ACTIONS TO TAKE:
1. Update the semantic analysis passage, starting with "Now, our final" and going on through "to do this.", so that "final aim" becomes "ultimate goal" throughout.
2. Carry the semantic analysis text forward from its last sentence.

======== SELECTED PASSAGE ========

|
www.angelfire.com/dragon/letstry
cwave04 at yahoo dot com |
|
|
Semantic analysis
An AdvLang program (like programs in any other language)
consists of a sequence of lexemes. Lexical analysis
reduces this information into a sequence of tokens.
For instance the programs in the left and right boxes
are quite different.
|
LOCATION cave
NAME "A cave"
DESCRIPTION "A granite cave"
north hill
START_AT cave
|
LOCATION castle
NAME "A diamond castle"
DESCRIPTION "A diamond castle"
east lake
START_AT cave
|
But both have the same token sequence:
tok_LOCN tok_IDENT
tok_NAME tok_STRING
tok_DESCR tok_STRING
tok_DIRN tok_IDENT
tok_START tok_IDENT
This reduced information is enough for the
syntax analysis phase to check the syntactic correctness of the
program. The reduction of lexemes to tokens
is helpful because the number of possible lexemes is huge,
while the number of possible tokens is small.
Now, our final aim
is not merely to check the syntax of an AdvLang program,
but to produce the final low-level output code in
html and javascript. For this the reduced information contained
in the sequence of tokens is not enough.
So when we replace lexemes by tokens duing lexical analysis
we also need to keep track of the actual lexemes. In this page we
shall learn how to do this.
Since lexical
analysis reduces the data by replacing the lexemes by tokens,
each token with more than one lexeme in it involves information loss.

======== GIVEN INFORMATION ========

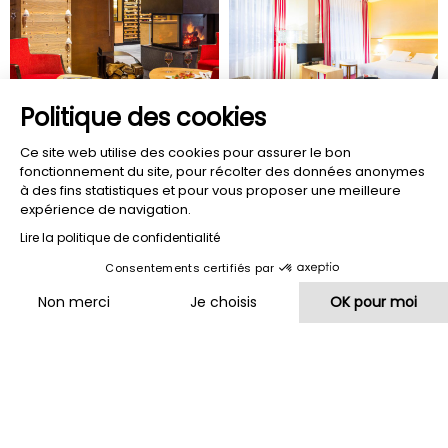
Politique des cookies
Ce site web utilise des cookies pour assurer le bon
fonctionnement du site, pour récolter des données anonymes
à des fins statistiques et pour vous proposer une meilleure
expérience de navigation.
Lire la politique de confidentialité
Consentements certifiés par
Non merci
Je choisis
OK pour moi
Plateforme de Gestion du Consentement : Personnalisez vos O
Axeptio consent
Notre plateforme vous permet d'adapter et de gérer vos paramètr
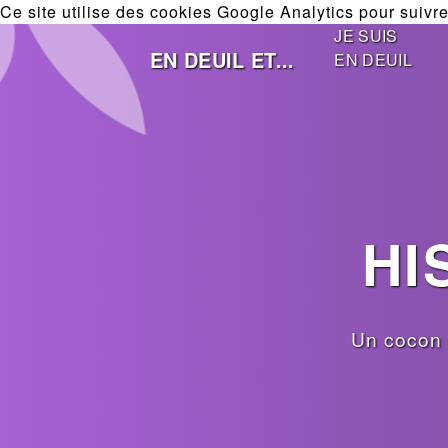
Ce site utilise des cookies Google Analytics pour suivre 
JE SUIS
EN DEUIL ET...
EN DEUIL
HI
Un cocon 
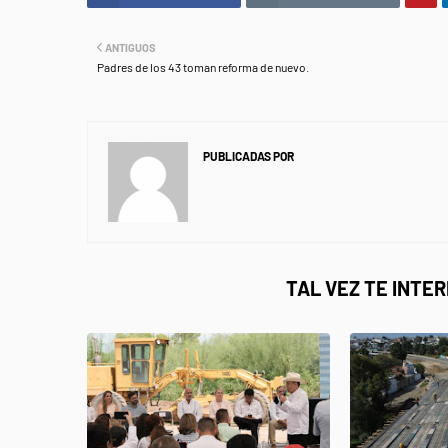
ANTIGUOS
Padres de los 43 toman reforma de nuevo.
PUBLICADAS POR
NEWS INFORMANET
TAL VEZ TE INTE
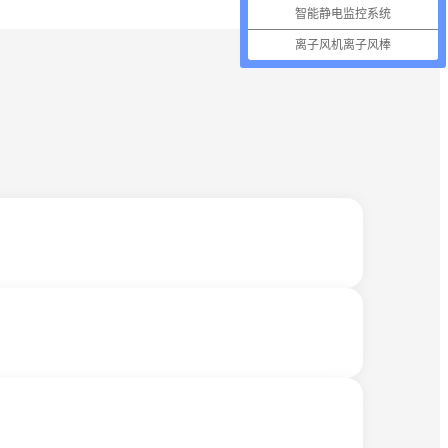
智能静电监控系统
离子风机离子风棒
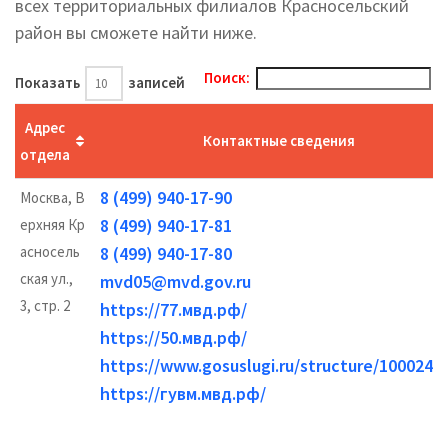
всех территориальных филиалов Красносельский
район вы cможете найти ниже.
Поиск:
Показать
записей
Адрес
Контактные сведения
отдела
8 (499) 940-17-90
Москва, В
8 (499) 940-17-81
ерхняя Кр
асносель
8 (499) 940-17-80
ская ул.,
mvd05@mvd.gov.ru
3, стр. 2
https://77.мвд.рф/
https://50.мвд.рф/
https://www.gosuslugi.ru/structure/1000242
https://гувм.мвд.рф/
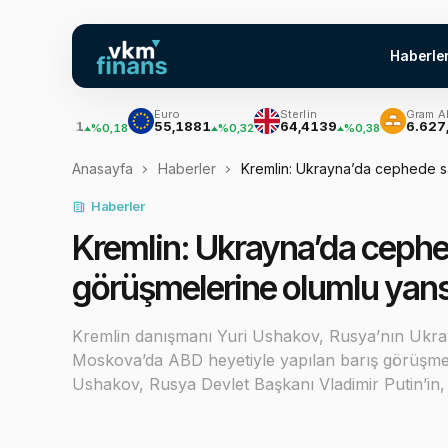
Haberle
lar
Euro
Sterlin
Gram Altın
7,7111
55,1881
64,4139
6.627,55
%0,18
%0,32
%0,38
%2
Anasayfa
Haberler
Kremlin: Ukrayna’da cephede sa
Haberler
Kremlin: Ukrayna’da cephe
görüşmelerine olumlu yans
Kremlin danışmanı Yuri Ushakov, Rusya’nın Ukray
Moskova’da ABD heyetiyle yapılan barış görüşmeler
Ushakov, Rusya Devlet Başkanı Vladimir Putin’i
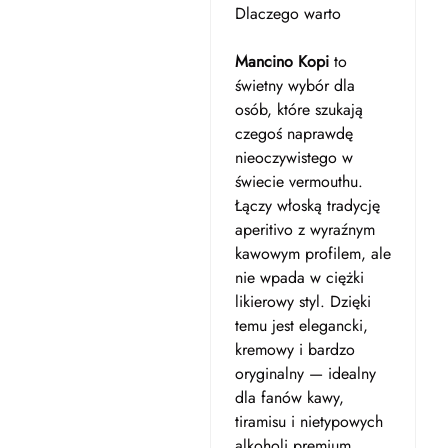
Dlaczego warto
Mancino Kopi
to
świetny wybór dla
osób, które szukają
czegoś naprawdę
nieoczywistego w
świecie vermouthu.
Łączy włoską tradycję
aperitivo z wyraźnym
kawowym profilem, ale
nie wpada w ciężki
likierowy styl. Dzięki
temu jest elegancki,
kremowy i bardzo
oryginalny — idealny
dla fanów kawy,
tiramisu i nietypowych
alkoholi premium.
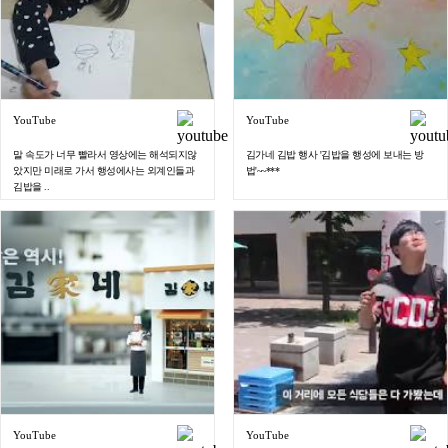
YouTube
YouTube
말 속도가 너무 빨라서 영상에는 해석되지않
김가네 김밥 행사 '김밥을 행성에 보내는 방
았지만 미래로 가서 행성에사는 외계인들과
법'~~***
김밥을 ..
YouTube
YouTube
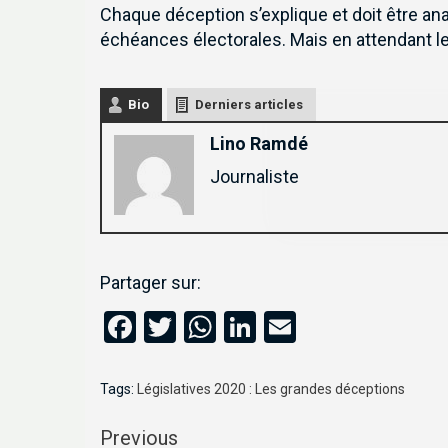
Chaque déception s’explique et doit être ana
échéances électorales. Mais en attendant le
Bio
Derniers articles
Inscrivez-vous à notre 
Lino Ramdé
Journaliste
Partager sur:
Facebook
Twitter
WhatsApp
LinkedIn
Email
Tags:
Législatives 2020 : Les grandes déceptions
Previous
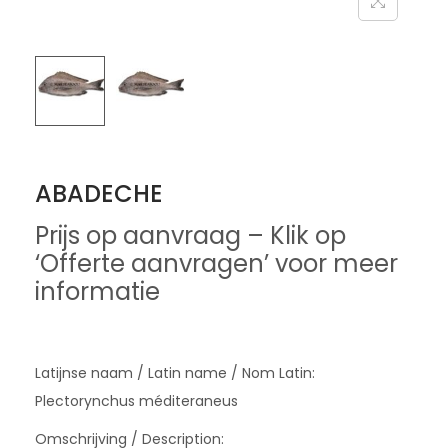
ABADECHE
Prijs op aanvraag – Klik op
‘Offerte aanvragen’ voor meer
informatie
Latijnse naam / Latin name / Nom Latin:
Plectorynchus méditeraneus
Omschrijving / Description:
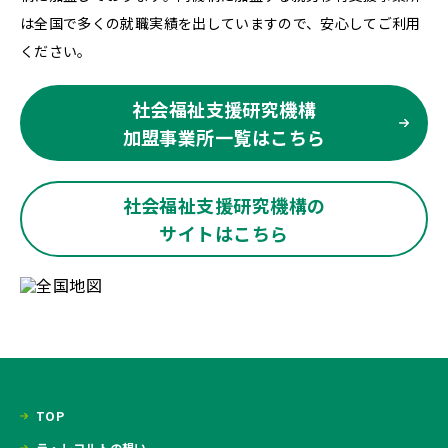
は全国で多くの就職実績を出していますので、安心してご利用
ください。
社会福祉支援研究機構
加盟事業所一覧はこちら
社会福祉支援研究機構の
サイトはこちら
TOP
ラ・レコルトの想い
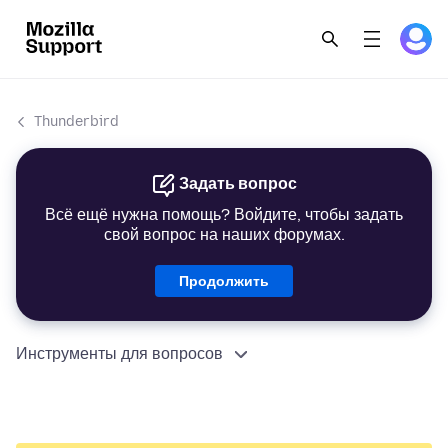
Thunderbird
Задать вопрос
Всё ещё нужна помощь? Войдите, чтобы задать
свой вопрос на наших форумах.
Продолжить
Инструменты для вопросов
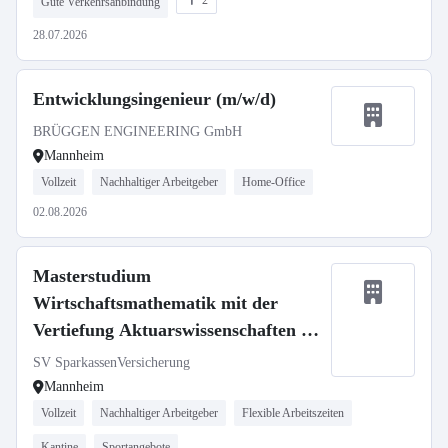
2
Gute Verkehrsanbindung
28.07.2026
Entwicklungsingenieur (m/w/d)
BRÜGGEN ENGINEERING GmbH
Mannheim
Vollzeit
Nachhaltiger Arbeitgeber
Home-Office
02.08.2026
Masterstudium
Wirtschaftsmathematik mit der
Vertiefung Aktuarswissenschaften in
Kooperation mit der Universität Ulm
SV SparkassenVersicherung
- Aktuarielle Entwicklung
Mannheim
Vollzeit
Nachhaltiger Arbeitgeber
Flexible Arbeitszeiten
Kantine
Sportangebote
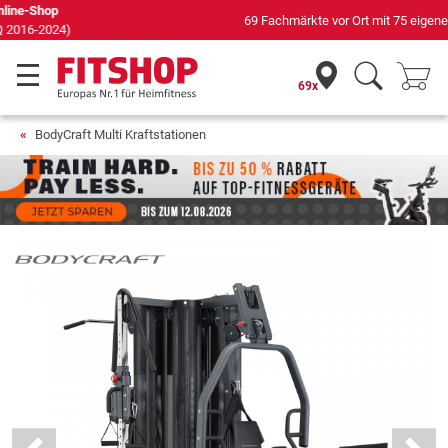
69 Fachmärkte vor Ort mit 75 eigenen Servicetechnikern
69x
BodyCraft Multi Kraftstationen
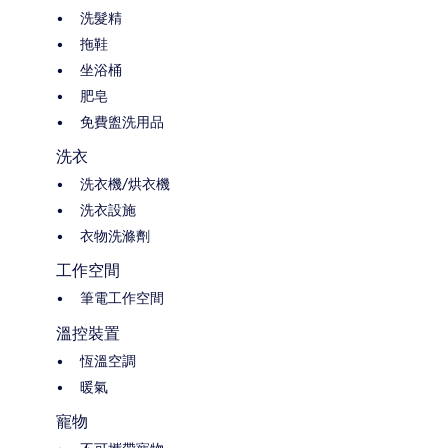
洗髮精
拖鞋
坐浴桶
肥皂
免費盥洗用品
洗衣
洗衣機/烘衣機
洗衣設施
衣物洗滌劑
工作空間
筆電工作空間
溫控裝置
恆溫空調
暖氣
寵物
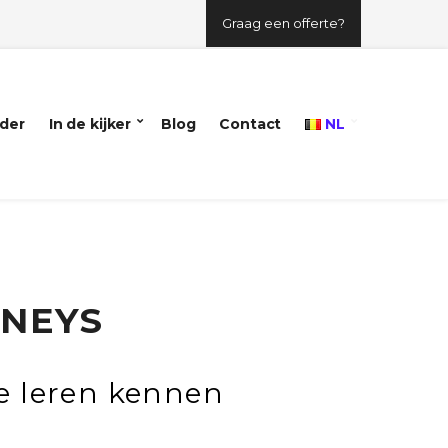
Graag een offerte?
der
In de kijker
Blog
Contact
NL
RNEYS
e leren kennen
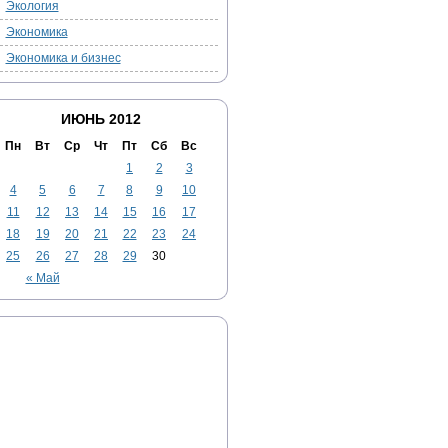
Экология
Экономика
Экономика и бизнес
ИЮНЬ 2012
Пн
Вт
Ср
Чт
Пт
Сб
Вс
1
2
3
4
5
6
7
8
9
10
11
12
13
14
15
16
17
18
19
20
21
22
23
24
25
26
27
28
29
30
« Май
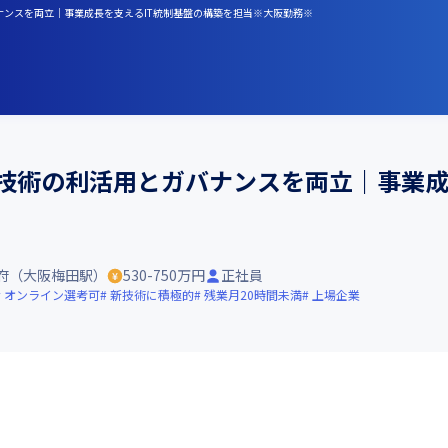
バナンスを両立｜事業成長を支えるIT統制基盤の構築を担当※大阪勤務※
新技術の利活用とガバナンスを両立｜事業成
府（大阪梅田駅）
530-750万円
正社員
オンライン選考可
新技術に積極的
残業月20時間未満
上場企業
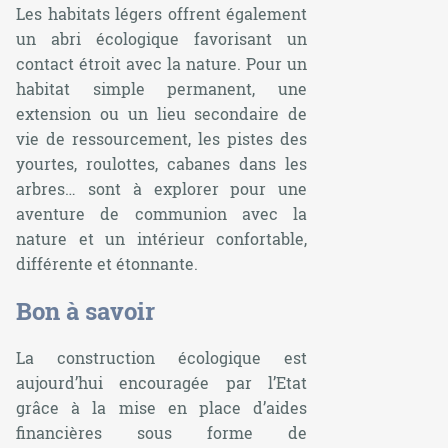
Les habitats légers offrent également
un abri écologique favorisant un
contact étroit avec la nature. Pour un
habitat simple permanent, une
extension ou un lieu secondaire de
vie de ressourcement, les pistes des
yourtes, roulottes, cabanes dans les
arbres… sont à explorer pour une
aventure de communion avec la
nature et un intérieur confortable,
différente et étonnante.
Bon à savoir
La construction écologique est
aujourd’hui encouragée par l’Etat
grâce à la mise en place d’aides
financières sous forme de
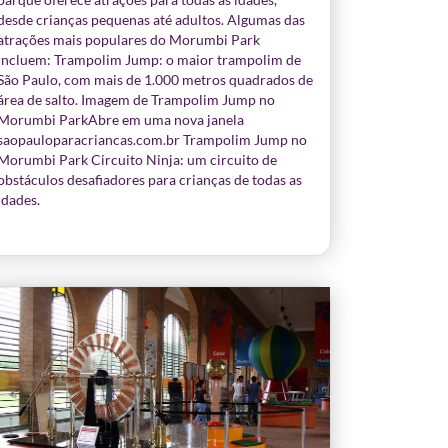
desde crianças pequenas até adultos. Algumas das
atrações mais populares do Morumbi Park
incluem: Trampolim Jump: o maior trampolim de
São Paulo, com mais de 1.000 metros quadrados de
área de salto. Imagem de Trampolim Jump no
Morumbi ParkAbre em uma nova janela
saopauloparacriancas.com.br Trampolim Jump no
Morumbi Park Circuito Ninja: um circuito de
obstáculos desafiadores para crianças de todas as
idades.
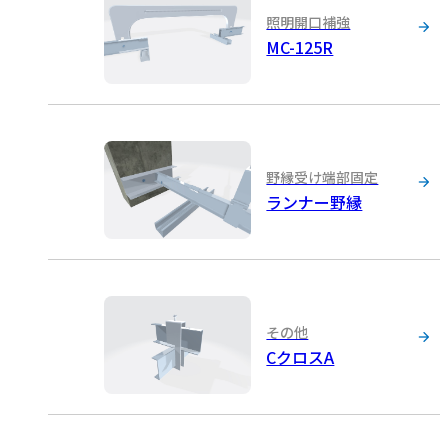
照明開口補強
MC-125R
野縁受け端部固定
ランナー野縁
その他
CクロスA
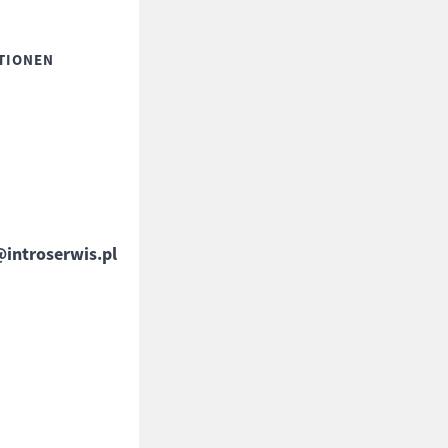
ATIONEN
introserwis.pl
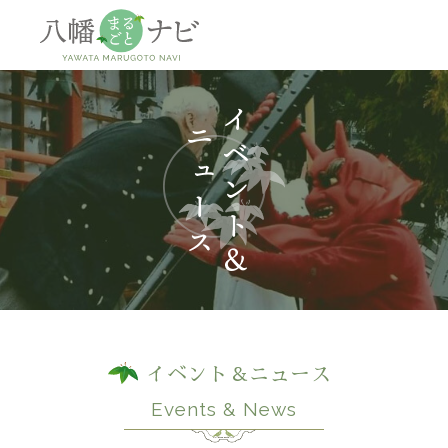
神社
仏閣
観
イベント＆ニュース
Events & News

========

TASK-BY-TASK ANSWERS:
1.
Now, our ultimate goal
is not merely to check the syntax of an AdvLang program,
but to produce the final low-level output code in
html and javascript. For this the reduced information contained
in the sequence of tokens is not enough.
So when we replace lexemes by tokens duing lexical analysis
we also need to keep track of the actual lexemes. In this page we
shall learn how to do this.

2.
To prevent this loss, bison associates a C variable
with each occurence
of a token to store additional information. Thus, each occurence of
tok_DIRN has with it an integer, which stores the actual direction
coded as, say, NORTH=0, SOUTH=1 etc. Such C variables are called
attributes.
Here is a list of all AdvLang tokens with more than one
lexeme in them. We also show their attributes. Note that
the attribute for each token contains enough information to
recover the original lexeme.
| Token | Attribute |
| tok_DIRN |
int whichDirn;
|
| tok_IDENT |
char *str;
|
| tok_STRING |
char *str;
|
| tok_DESCR |
char *str;
|
For tokens with finitely many lexemes (eg tok_DIRN) it is usual
to have an integer attribute. For tokens with infinitely many
lexemes (eg, tok_IDENT) one usually has a char*
attribute to store the entire lexeme.
Telling bison about the attributes
We need to tell bison about the token-attribute table above.
We do this in the second part of the bison input file as shown
in the green
box to the left.
adv4.y:
%{
First part
as before
%}
%union{
int whichDirn;
char *str;
}
%token <whichDirn> tok_DIRN
%token tok_LOCN
%token tok_DESCR
%token tok_START
%token tok_NAME
%token <str> tok_IDENT
%token <str> tok_STRING
%%
Third part
contains all the
rules
%%
Fourth part
as before
|
The new addition is shown in red. Note that the word
%union
must start from the first column. Also the the entire
%union construct must precede the %token's. The
resulting bison file is in adv4.y,
which contains all the grammar rules.
Next we need to add some instruction to the flex input file
so that flex remembers to fill in the attributes when it
replaces the lexemes by tokens. This requires a communication
between bison and flex because the attributes are
defined in the bison file and yet it is flex
that puts values in them. This bison-flex communication
is achieved via a C variable called yylval. It is defined
by bison, and again declared by flex as
extern. Both the definition and the declaration
are done automatically, and we do not need to do them
explicitly. We just use yylval as a ready-made variable.
It has the type given by the %union that we specified in
the bison input file.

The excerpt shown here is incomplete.